(Source records):
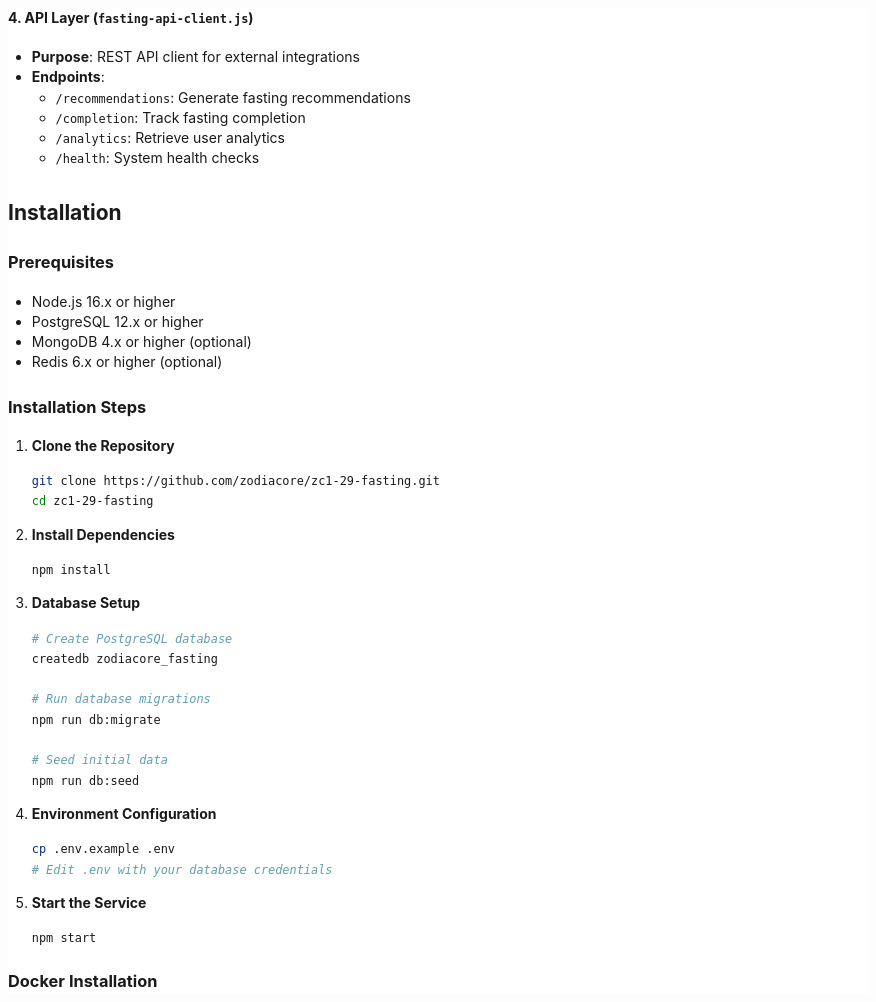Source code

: #### 4. API Layer (`fasting-api-client.js`)
- **Purpose**: REST API client for external integrations
- **Endpoints**:
  - `/recommendations`: Generate fasting recommendations
  - `/completion`: Track fasting completion
  - `/analytics`: Retrieve user analytics
  - `/health`: System health checks

## Installation

### Prerequisites
- Node.js 16.x or higher
- PostgreSQL 12.x or higher
- MongoDB 4.x or higher (optional)
- Redis 6.x or higher (optional)

### Installation Steps

1. **Clone the Repository**
   ```bash
   git clone https://github.com/zodiacore/zc1-29-fasting.git
   cd zc1-29-fasting
   ```

2. **Install Dependencies**
   ```bash
   npm install
   ```

3. **Database Setup**
   ```bash
   # Create PostgreSQL database
   createdb zodiacore_fasting

   # Run database migrations
   npm run db:migrate

   # Seed initial data
   npm run db:seed
   ```

4. **Environment Configuration**
   ```bash
   cp .env.example .env
   # Edit .env with your database credentials
   ```

5. **Start the Service**
   ```bash
   npm start
   ```

### Docker Installation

(Exercise directions):
Transcribe the records verbatim, excluding pictures.

(Exercise result):
Source code

: #### 4. API Layer (`fasting-api-client.js`)
- **Purpose**: REST API client for external integrations
- **Endpoints**:
  - `/recommendations`: Generate fasting recommendations
  - `/completion`: Track fasting completion
  - `/analytics`: Retrieve user analytics
  - `/health`: System health checks

## Installation

### Prerequisites
- Node.js 16.x or higher
- PostgreSQL 12.x or higher
- MongoDB 4.x or higher (optional)
- Redis 6.x or higher (optional)

### Installation Steps

1. **Clone the Repository**
   ```bash
   git clone https://github.com/zodiacore/zc1-29-fasting.git
   cd zc1-29-fasting
   ```

2. **Install Dependencies**
   ```bash
   npm install
   ```

3. **Database Setup**
   ```bash
   # Create PostgreSQL database
   createdb zodiacore_fasting

   # Run database migrations
   npm run db:migrate

   # Seed initial data
   npm run db:seed
   ```

4. **Environment Configuration**
   ```bash
   cp .env.example .env
   # Edit .env with your database credentials
   ```

5. **Start the Service**
   ```bash
   npm start
   ```

### Docker Installation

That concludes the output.